El señor Franklin revolvió los papeles que estaban sobre el escritorio y retiró una hoja impresa en caracteres muy pequeños.
—Es una simple formalidad —dijo, mientras le entregaba la hoja a Chance.
—¿Tendría usted inconveniente en leerla ahora y, si está de acuerdo, firmarla en el lugar adecuado?
Chance tomó el papel. Lo sostuvo con ambas manos mientras mantenía la mirada fija en él. Intentó hacer un cálculo del tiempo requerido para leer una página. En la televisión, el tiempo que se demoraba la gente para leer los documentos legales variaba. Chance sabía que debía ocultar que no sabía leer ni escribir. En la televisión, los que no sabían leer ni escribir eran objeto del ridículo o la burla. Adoptó una expresión de concentración, frunció el ceño, se tomó la barbilla con el pulgar y el índice.

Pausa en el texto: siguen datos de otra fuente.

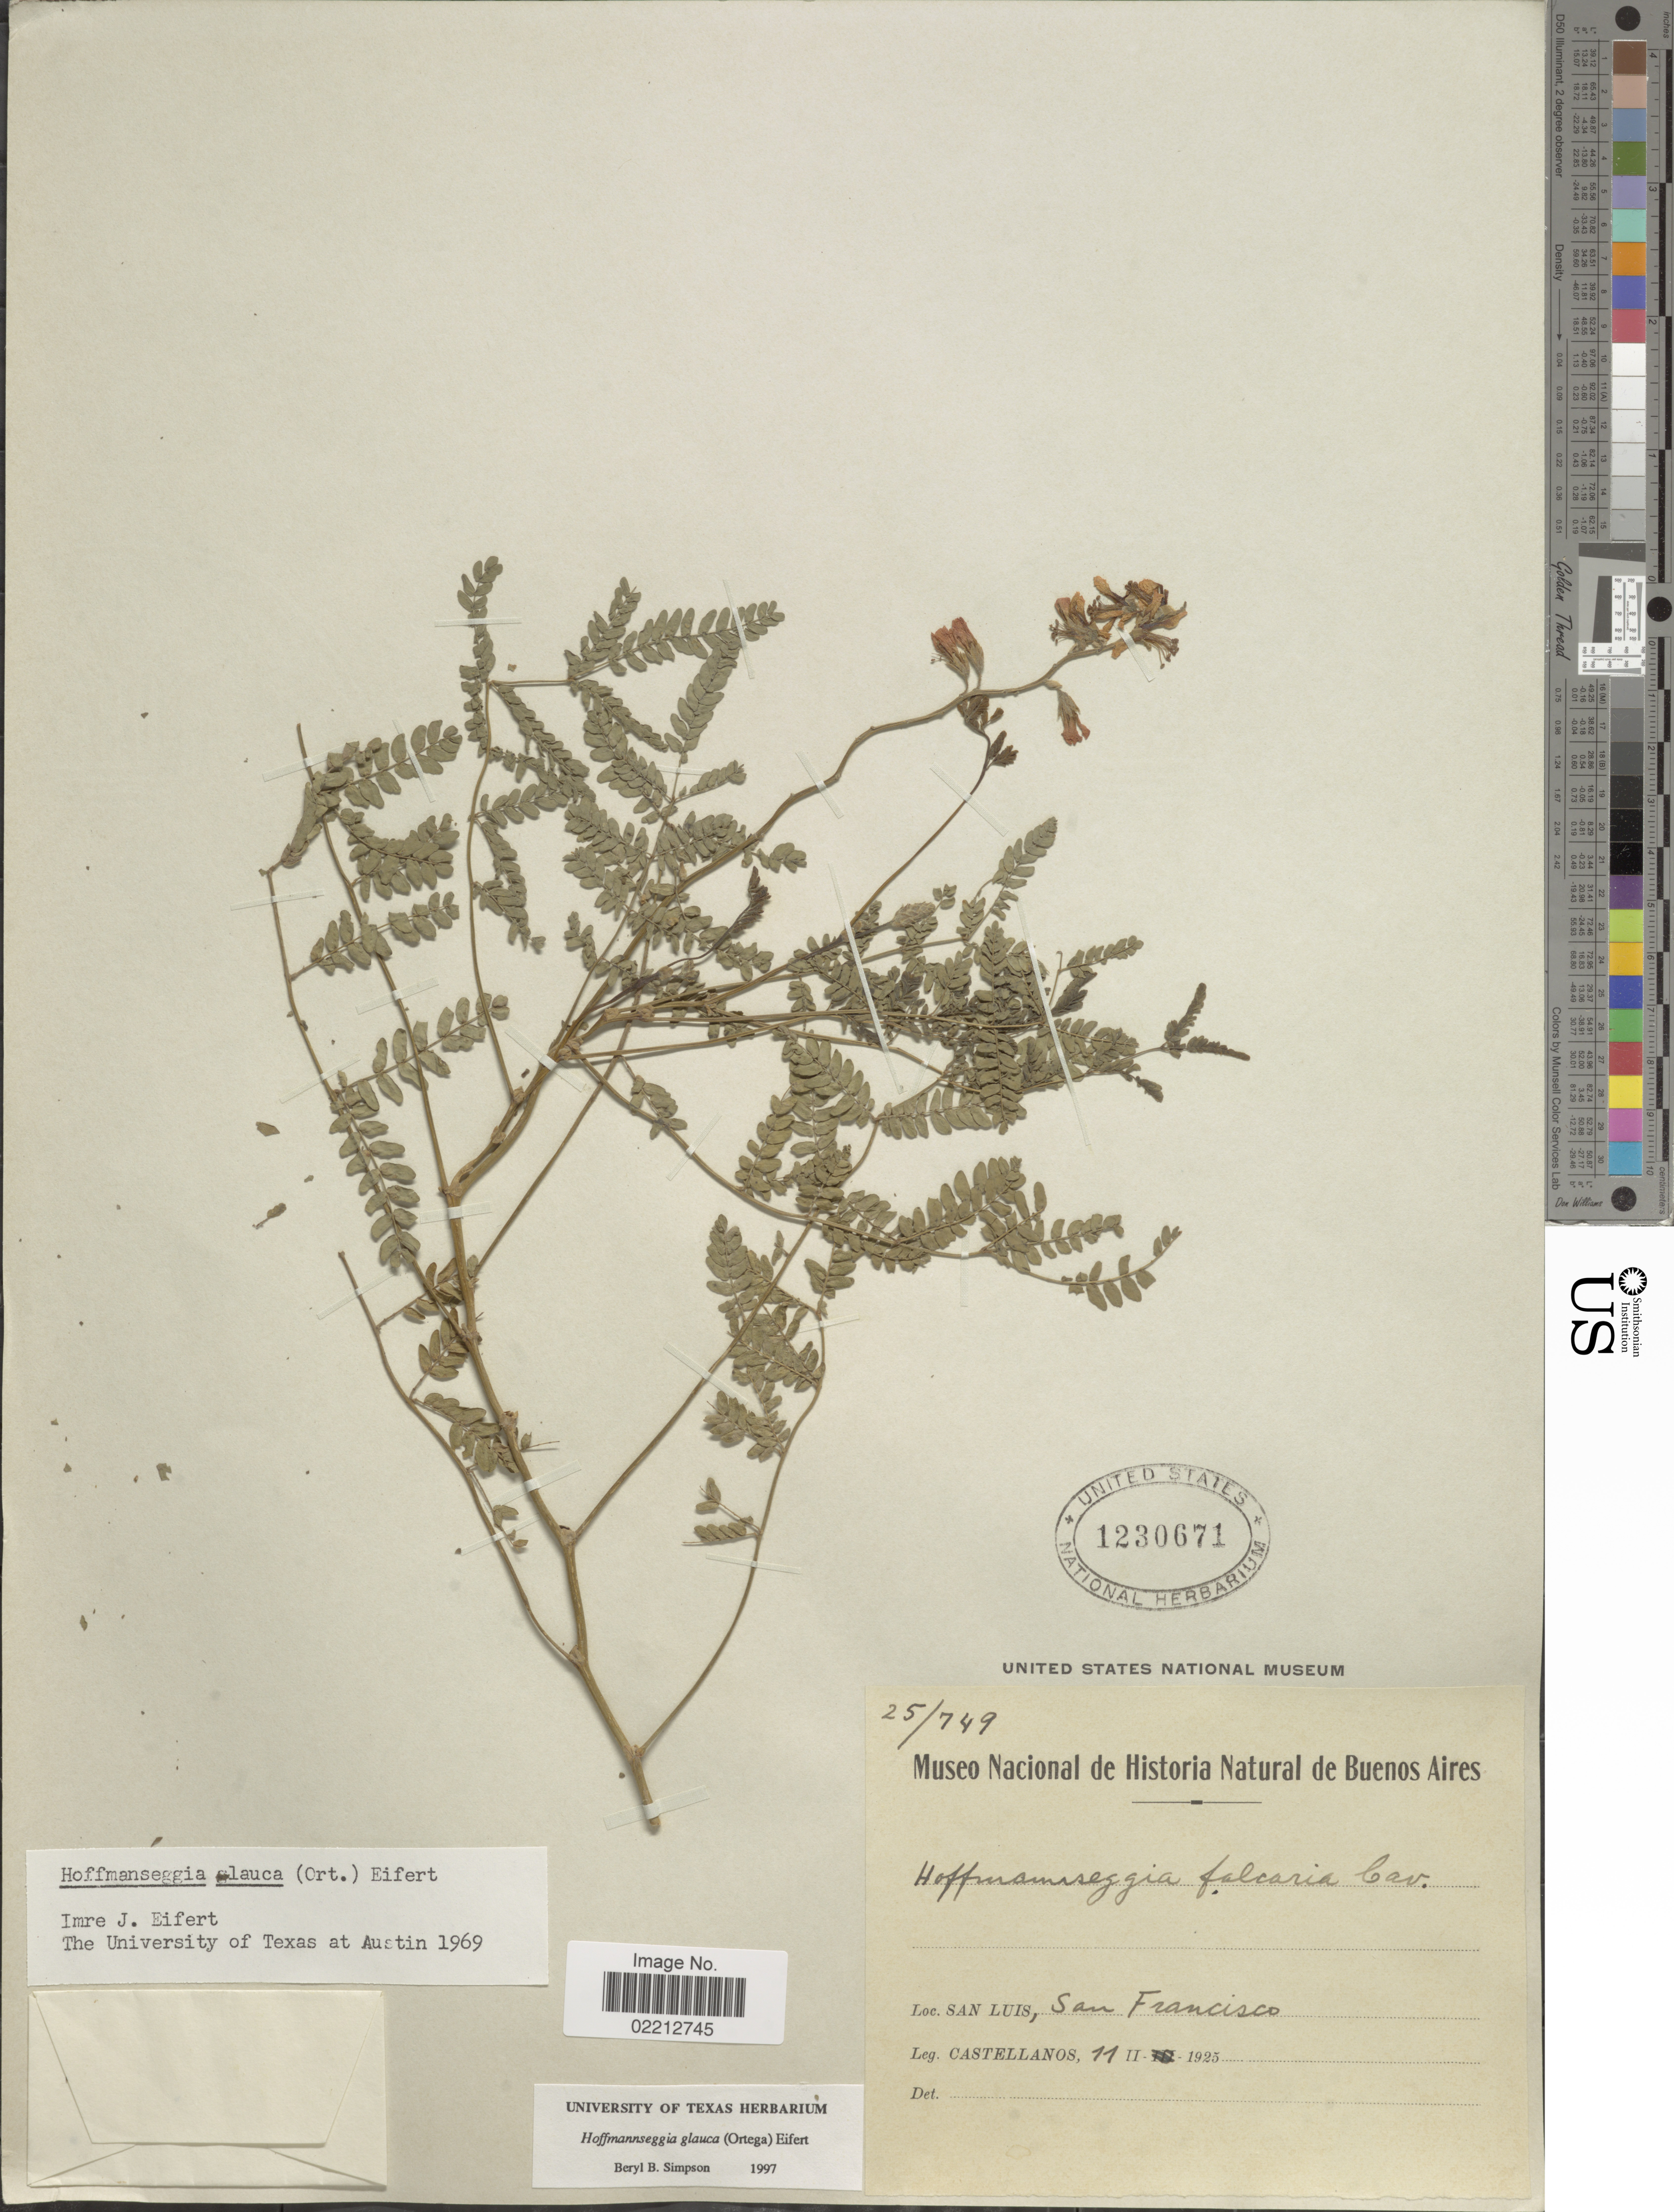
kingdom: Plantae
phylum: Tracheophyta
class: Magnoliopsida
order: Fabales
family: Fabaceae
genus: Hoffmannseggia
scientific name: Hoffmannseggia glauca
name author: (Ortega) Eifert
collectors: -- Castellanos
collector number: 25/749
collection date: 1925-02-11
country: Argentina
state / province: San Luis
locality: San Francisco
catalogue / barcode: US 1230671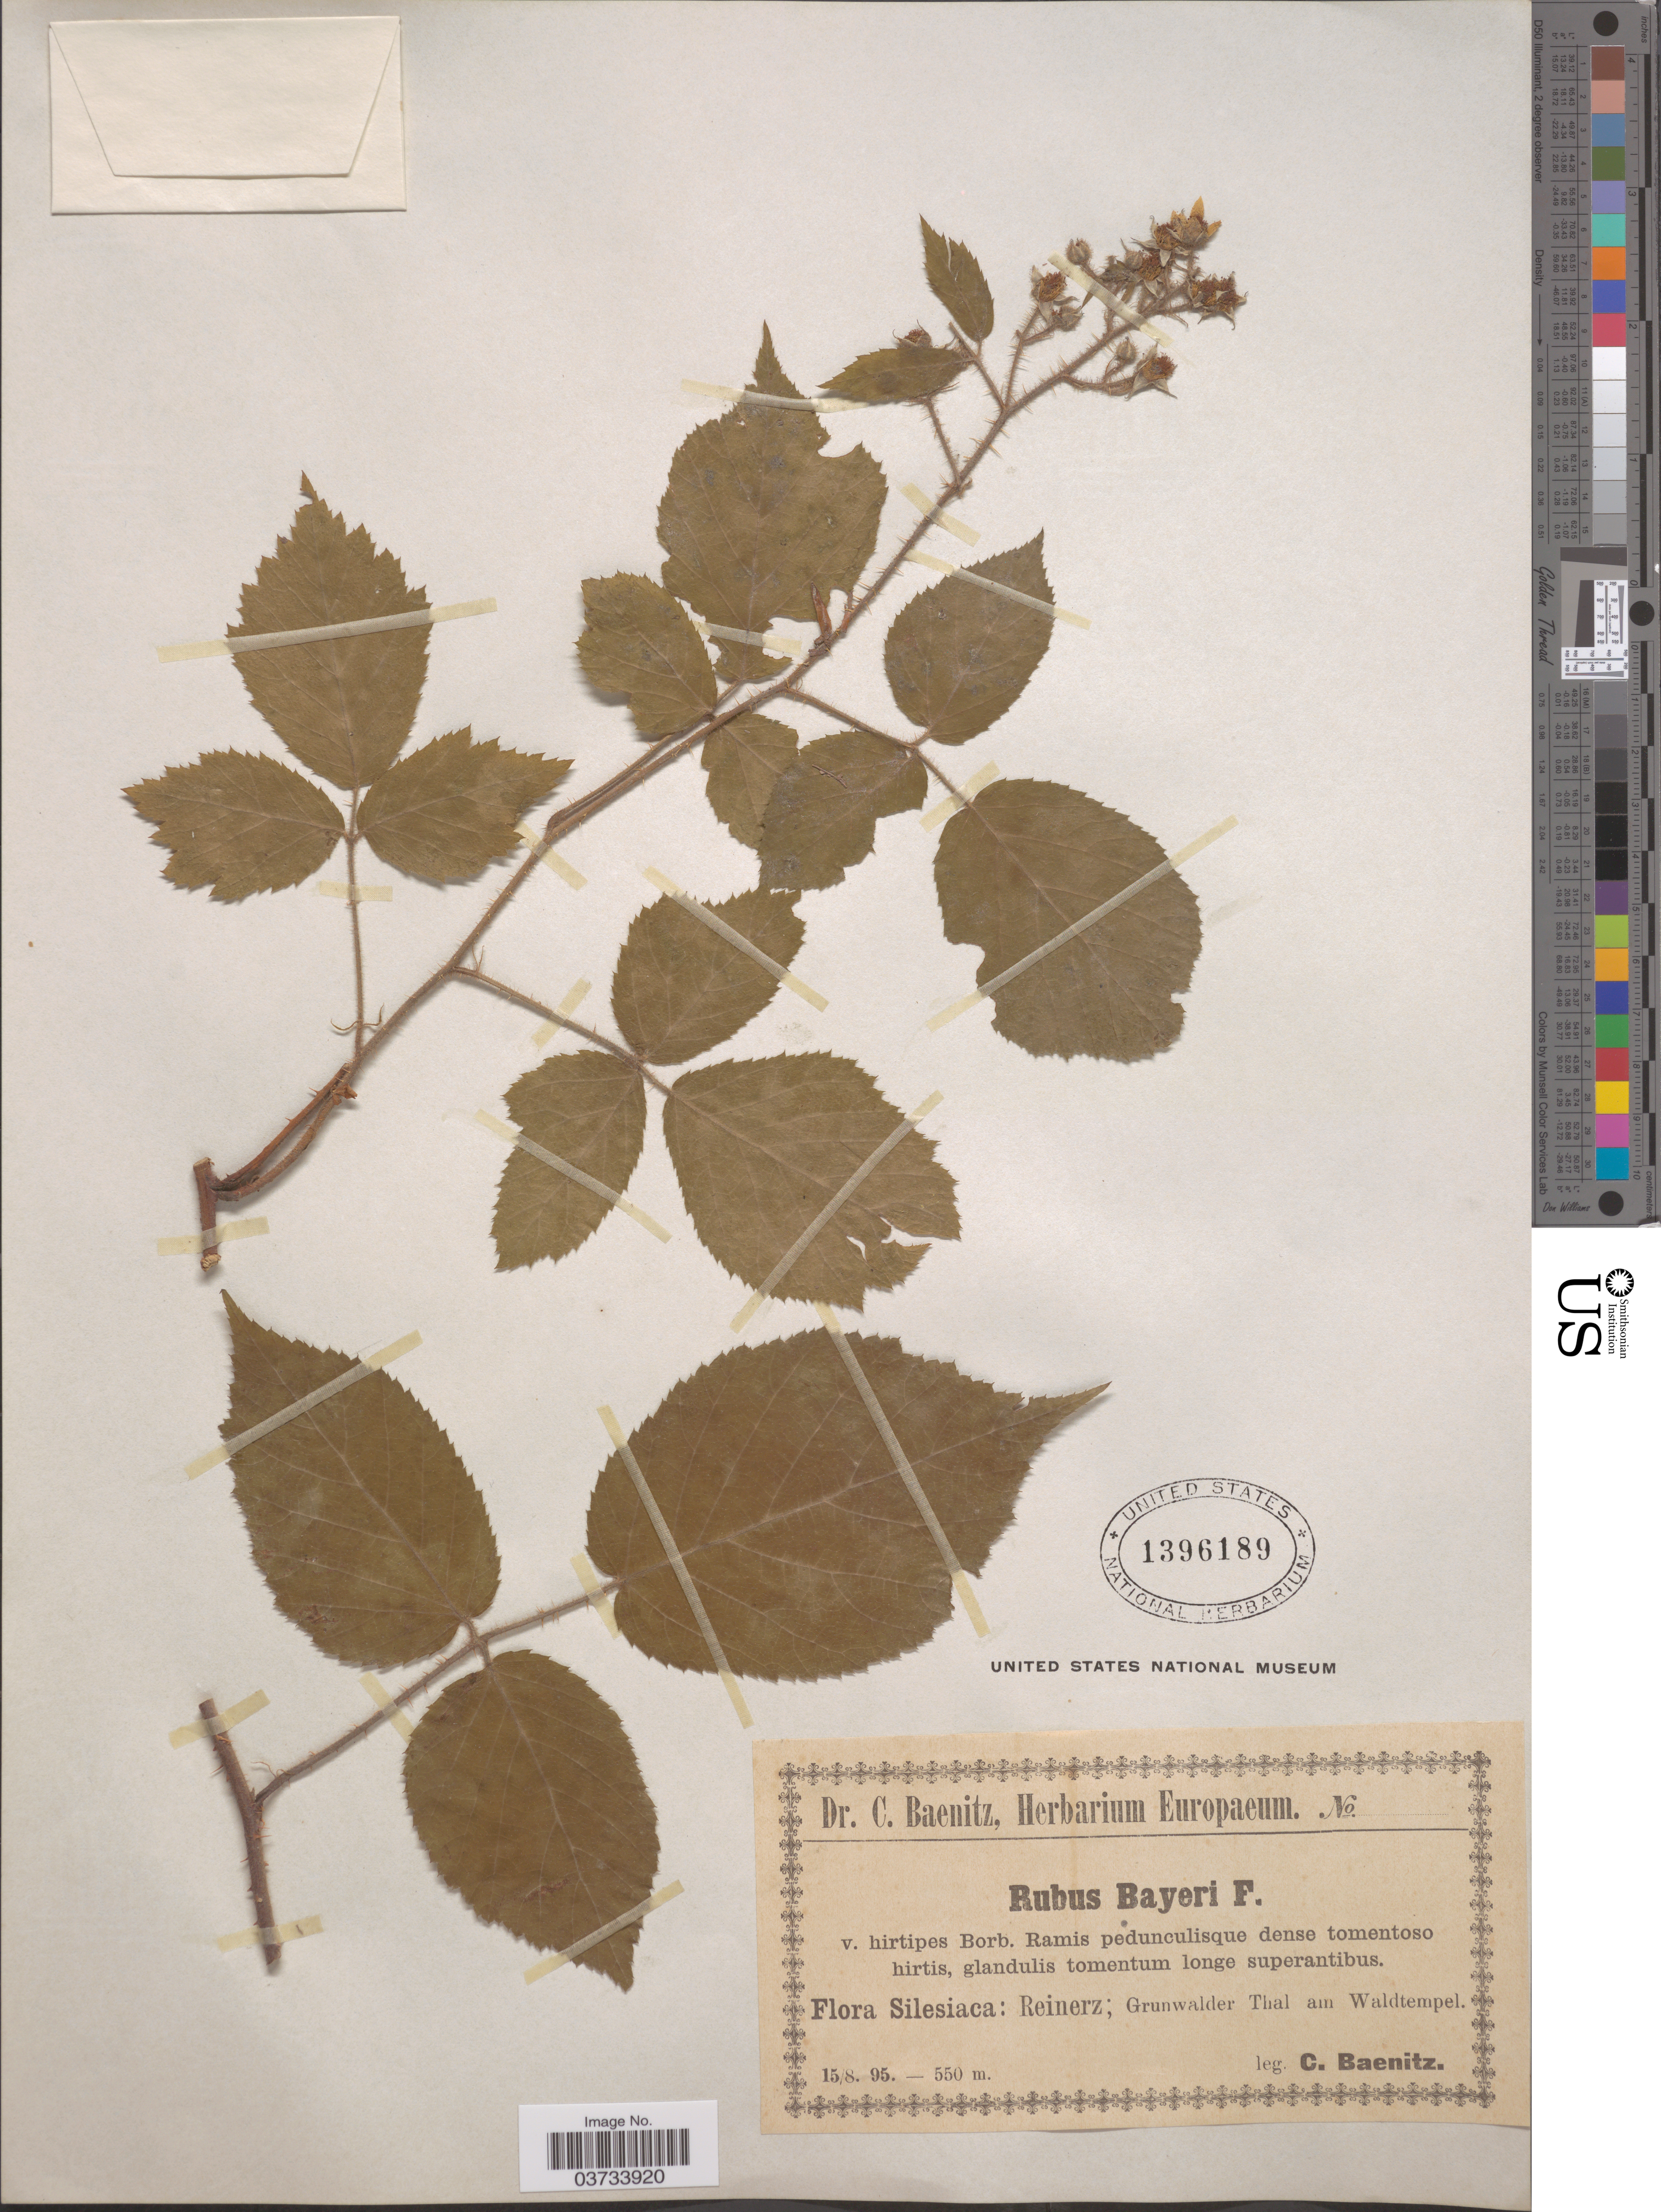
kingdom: Plantae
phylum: Tracheophyta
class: Magnoliopsida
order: Rosales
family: Rosaceae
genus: Rubus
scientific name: Rubus bayeri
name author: Focke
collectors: C. G. Baenitz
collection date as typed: Transcribed d/m/y: 15/8/95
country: Poland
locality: Silesiaca: Reinerz; Grunwalder Thal am Waldtempel.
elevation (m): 550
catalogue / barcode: US 1396189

—No puedo firmarlo —dijo, devolviendo la hoja al abogado—. Sencillamente no puedo hacerlo.
—Ya veo —contestó el señor Franklin—. ¿Quiere decir, pues, que usted se niega a retirar su demanda?
—No puedo firmar; eso es todo —contestó Chance.
—Como quiera —dijo el señor Franklin.
Recogió los documentos.
—Debo informarle, señor Chance —prosiguió—, que mañana al mediodía esta casa quedará cerrada. A esa hora se cerrarán con llave ambas puertas de entrada y el portón del jardín. Si realmente vive usted aquí, tendrá que abandonar la casa llevándose todos sus efectos personales.
Buscó algo en uno de sus bolsillos y retiró una pequeña tarjeta de visita.
—Mi nombre y dirección y el número de teléfono de nuestra firma figuran en esta tarjeta.
Chance tomó la tarjeta y la deslizó en el bolsillo de su chaleco. Sabía que en ese momento debía abandonar la biblioteca y retirarse a su habitación. Había en la televisión un programa vespertino que no quería perder. Se puso de pie, saludó y se fue. En la escalera tiró la tarjeta que le había entregado el señor Franklin.